I think those two blokes sitting side-by-side on the tube could have answered that, without the expensive survey.

  • john woods

    Labour are pushing the fact that Ed Milliband is in touch with ‘the people’ because he has a similar background to them unlike the Conservative’s Eton set and yet curiously it didn’t seem to matter to them when Tony was in power. Is advertising similar? Is there enough meritocracy. Are there too many college graduates, too many ‘intellectuals’ and too many not in touch with ‘the people’? 

  • iain Maclean

    A clue may lie in the launch of Skeptic magazine in the US way back in the 80s.
    Each issue was devoted to one topic, such as Kennedy’s assassination.
    They ran a 10-way, split-run test using Time Magazine to find out why people would buy.
    Three or four executions were based on the same premise as the FT’s,, “No FT, no comment.” They used headlines such as, “Ever feel invisible?” with a pic of a hapless schmuck being ignored at a formal party.
    They tried old DM headlines such as “9 good reasons why…”
    You name it, they tried it.
    But one particular execution, which was based on a totally different platform outperformed all the others, more cerebral ads by almost 1,000%. Yeah, I know, please bear with me.
    It didn’t promise to win friends, influence your uncle, make you look sexy, or save you a fortune.
    It was a based on a basic human want that isn’t even on any list – even Dichter’s.
    What is that one basic human want?
    It’s something that people in advertising are waking up to again – particularly in social media and branded entertainment . 
    Howard Gosage put his finger on it when he said, “People read what interests them, sometimes it’s an ad.”
    That one basic human want, that made us what we are, is quite simple…
    That’s why most people buy newspapers.
    And perhaps the reason that the Sun sells 2,600,000 copies daily, is because it’s headlines are short, punchy and catch the eye.
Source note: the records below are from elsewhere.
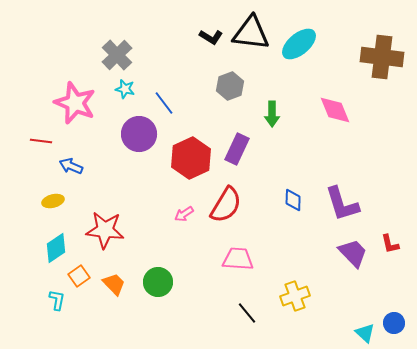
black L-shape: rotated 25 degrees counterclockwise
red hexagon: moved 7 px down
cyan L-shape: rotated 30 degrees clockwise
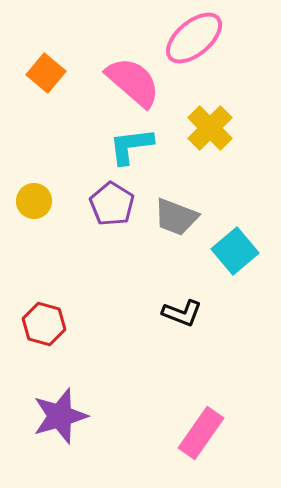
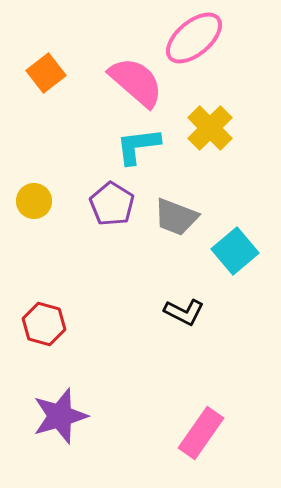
orange square: rotated 12 degrees clockwise
pink semicircle: moved 3 px right
cyan L-shape: moved 7 px right
black L-shape: moved 2 px right, 1 px up; rotated 6 degrees clockwise
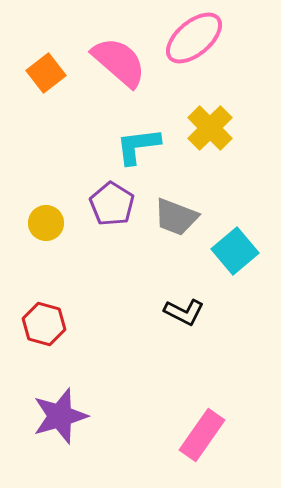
pink semicircle: moved 17 px left, 20 px up
yellow circle: moved 12 px right, 22 px down
pink rectangle: moved 1 px right, 2 px down
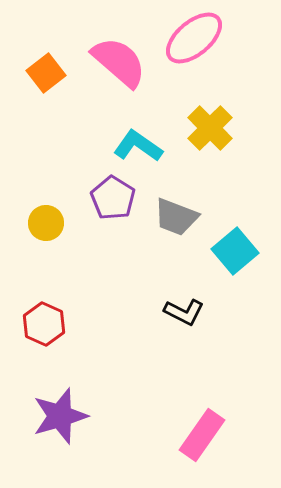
cyan L-shape: rotated 42 degrees clockwise
purple pentagon: moved 1 px right, 6 px up
red hexagon: rotated 9 degrees clockwise
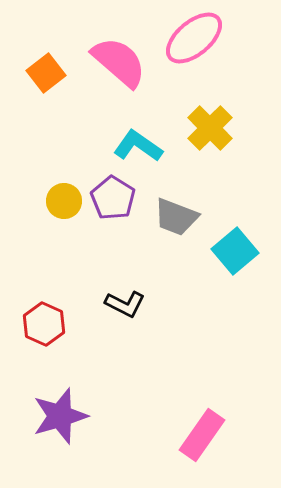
yellow circle: moved 18 px right, 22 px up
black L-shape: moved 59 px left, 8 px up
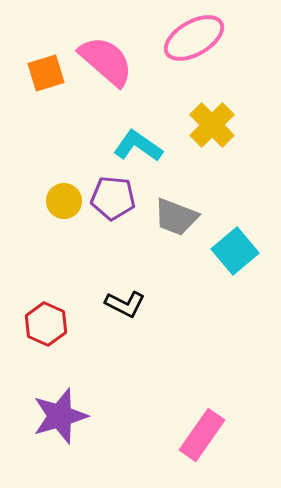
pink ellipse: rotated 10 degrees clockwise
pink semicircle: moved 13 px left, 1 px up
orange square: rotated 21 degrees clockwise
yellow cross: moved 2 px right, 3 px up
purple pentagon: rotated 27 degrees counterclockwise
red hexagon: moved 2 px right
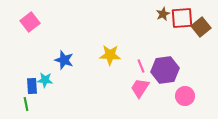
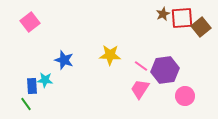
pink line: rotated 32 degrees counterclockwise
pink trapezoid: moved 1 px down
green line: rotated 24 degrees counterclockwise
The same is now true  of the Mail.
    How many times have you craned over someone’s shoulder on the tube because a headline in the Times grabbed you?

    • Dave Trott

      It reminds me of when Graham Rose when became a director.
      I asked him what sort of director he was going to be.
      He said comedy.
      I asked why.
      He said “Well some people don’t like politics, some people don’t like art, some people don’t like intellectual debate, but nobody ever says “I don’t like a laugh.”